▶ **ЗАДАНИЕ**
Отфильтруйте материал и перепишите без изменений каждую строку, где встречается слово «Return».

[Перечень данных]
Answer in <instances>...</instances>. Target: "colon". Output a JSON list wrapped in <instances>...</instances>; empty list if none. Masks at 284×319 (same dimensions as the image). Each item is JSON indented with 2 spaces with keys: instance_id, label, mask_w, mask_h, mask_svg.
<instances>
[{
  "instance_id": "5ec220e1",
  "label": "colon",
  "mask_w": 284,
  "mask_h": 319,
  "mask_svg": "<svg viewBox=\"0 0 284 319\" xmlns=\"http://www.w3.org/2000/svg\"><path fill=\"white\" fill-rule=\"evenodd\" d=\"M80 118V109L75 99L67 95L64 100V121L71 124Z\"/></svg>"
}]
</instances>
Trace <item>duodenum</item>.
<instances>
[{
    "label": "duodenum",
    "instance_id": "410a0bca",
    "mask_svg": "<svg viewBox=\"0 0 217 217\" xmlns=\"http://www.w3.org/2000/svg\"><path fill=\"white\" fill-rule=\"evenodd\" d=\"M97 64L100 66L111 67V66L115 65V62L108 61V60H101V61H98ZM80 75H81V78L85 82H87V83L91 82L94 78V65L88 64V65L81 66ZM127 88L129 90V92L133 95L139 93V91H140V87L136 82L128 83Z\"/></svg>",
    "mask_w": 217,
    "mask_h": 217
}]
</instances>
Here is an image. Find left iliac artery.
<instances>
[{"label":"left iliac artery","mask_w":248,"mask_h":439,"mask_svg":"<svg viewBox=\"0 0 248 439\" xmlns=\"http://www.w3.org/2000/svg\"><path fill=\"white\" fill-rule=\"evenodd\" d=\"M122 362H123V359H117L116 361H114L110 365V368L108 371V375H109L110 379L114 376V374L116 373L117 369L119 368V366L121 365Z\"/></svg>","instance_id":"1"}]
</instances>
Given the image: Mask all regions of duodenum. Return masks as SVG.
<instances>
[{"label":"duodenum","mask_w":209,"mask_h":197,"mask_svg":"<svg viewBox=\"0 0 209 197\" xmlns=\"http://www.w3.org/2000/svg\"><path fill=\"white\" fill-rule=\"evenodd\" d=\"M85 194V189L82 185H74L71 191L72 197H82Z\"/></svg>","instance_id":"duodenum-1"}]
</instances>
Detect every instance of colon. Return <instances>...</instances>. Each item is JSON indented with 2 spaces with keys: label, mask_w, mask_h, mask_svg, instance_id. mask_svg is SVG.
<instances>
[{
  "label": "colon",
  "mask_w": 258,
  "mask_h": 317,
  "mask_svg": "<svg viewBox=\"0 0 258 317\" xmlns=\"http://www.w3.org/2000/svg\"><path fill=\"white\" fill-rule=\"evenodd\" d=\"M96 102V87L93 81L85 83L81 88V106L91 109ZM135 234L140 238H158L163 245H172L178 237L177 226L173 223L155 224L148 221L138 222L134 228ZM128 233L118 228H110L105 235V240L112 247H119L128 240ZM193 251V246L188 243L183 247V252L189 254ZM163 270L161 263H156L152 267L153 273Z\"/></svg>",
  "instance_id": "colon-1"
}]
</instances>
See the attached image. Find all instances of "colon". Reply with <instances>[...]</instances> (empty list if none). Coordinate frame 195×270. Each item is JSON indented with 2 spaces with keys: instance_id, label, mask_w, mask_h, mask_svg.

▶ **ОТВЕТ**
Given the image: Mask all regions of duodenum. Return masks as SVG.
Detect every instance of colon. Return <instances>...</instances>. Each item is JSON indented with 2 spaces with keys: label, mask_w, mask_h, mask_svg, instance_id. mask_svg is SVG.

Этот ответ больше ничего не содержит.